"Mobile Should Be Our Example for Cooperation"
Nov 18th, 2008
The following the printed in the Birmingham News:Mobile should be our example for cooperation
November 16, 2008
The Birmingham News
By: Tom Scarritt, Editor of The Birmingham News
Scientists say they have taken pictures of planets orbiting two different stars in our galaxy. While astronomers have seen indirect evidence of these "extrasolar" planets before, these may be the first direct images of those distant neighbors.
I felt a bit like I was visiting such an alien planet when I attended a meeting recently in Mobile. We have read about the economic development there and heard Gov. Bob Riley hold Mobile up as an example of what Birmingham could do, but seeing in person the big new downtown buildings and ongoing construction is striking.
The city's biggest economic development challenge, Mayor Sam Jones told us, is a shortage of downtown property. Everyone wants to be downtown, he said.
We should have such problems.
Mobile has been blessed with good leadership for more than a decade, first with Mike Dow as mayor and now with Jones. During the years when the economy was strong, Birmingham had a mayor who did little to make the city grow. Now that we have a mayor who wants to do everything, there is little money to invest in growth.
It takes more than a mayor, though, to make a city grow. It takes cooperation, in attitude and in action. That is where Mobile appears to excel.
Jones made it clear Mobile views economic development as a regional issue. When a plant locates anywhere near Mobile, it means job opportunities for city residents, whether or not it is within the city limits.
We in Birmingham spend too much time and resources competing over how the pie will be sliced, rather than working to make the pie bigger. Whether it is suburbs luring car dealers away from Birmingham or Birmingham luring a hospital back, we are just moving the existing pieces around on the board. Mobile has been more successful at bringing in new players.
We have had experience working together for regional development. Both Birmingham and Jefferson County contributed incentives to help bring the Mercedes-Benz plant to Tuscaloosa County, knowing our community would benefit from the plant itself and the many suppliers it would attract.
We need to recapture that sense of common purpose.
The city of Birmingham can and should be a leader in that cooperation, but success will require a lot more players to join the team. Folks in the suburbs will have to quit maligning Birmingham and start aligning with the city to promote regional initiatives.

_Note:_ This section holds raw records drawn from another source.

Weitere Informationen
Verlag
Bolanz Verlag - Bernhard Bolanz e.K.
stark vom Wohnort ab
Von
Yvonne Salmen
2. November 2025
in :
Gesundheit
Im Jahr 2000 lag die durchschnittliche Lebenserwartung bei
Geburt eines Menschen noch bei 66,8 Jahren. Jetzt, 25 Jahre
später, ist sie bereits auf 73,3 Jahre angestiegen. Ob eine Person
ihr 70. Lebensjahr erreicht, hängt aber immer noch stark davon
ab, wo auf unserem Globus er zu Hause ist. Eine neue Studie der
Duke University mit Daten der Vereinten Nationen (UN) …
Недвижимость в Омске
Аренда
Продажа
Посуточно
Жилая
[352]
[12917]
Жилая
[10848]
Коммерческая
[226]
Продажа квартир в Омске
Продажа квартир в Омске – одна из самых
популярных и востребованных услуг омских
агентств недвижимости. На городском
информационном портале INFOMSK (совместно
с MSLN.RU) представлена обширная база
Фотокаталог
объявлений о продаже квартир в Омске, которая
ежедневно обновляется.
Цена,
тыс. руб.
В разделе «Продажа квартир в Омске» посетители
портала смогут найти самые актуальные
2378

Jefferson County is caught up in its own debt crisis, but it still could be a partner in selling the region. Neighboring counties, too, should be involved in bringing jobs to the area.

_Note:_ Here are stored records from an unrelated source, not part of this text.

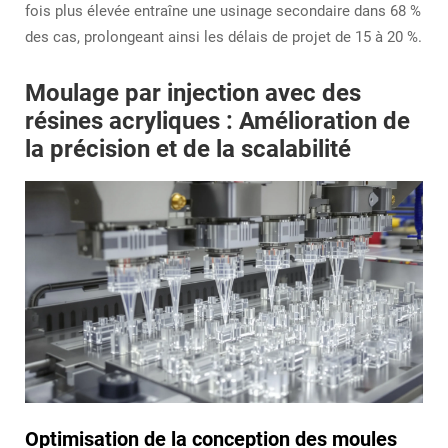
fois plus élevée entraîne une usinage secondaire dans 68 %
des cas, prolongeant ainsi les délais de projet de 15 à 20 %.
Moulage par injection avec des
résines acryliques : Amélioration de
la précision et de la scalabilité
Optimisation de la conception des moules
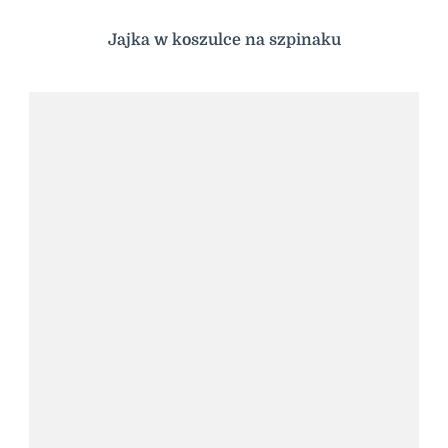
Jajka w koszulce na szpinaku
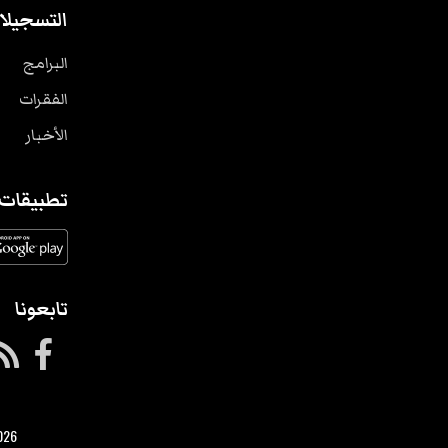
التسجيلا
البرامج
الفقرات
الأخبار
تطبيقات
تابعونا
026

Mobile has chosen international business as its particular target. "We look at the world as our market," Jones told The News earlier this year. "A lot of our recruitment efforts are international." We should be able to agree on some targets, too, and focus our collective efforts on those businesses.
Birmingham has the institutional intellect, the business muscle and the human capital to lead the state in economic growth. We just need the will to work together to make it happen.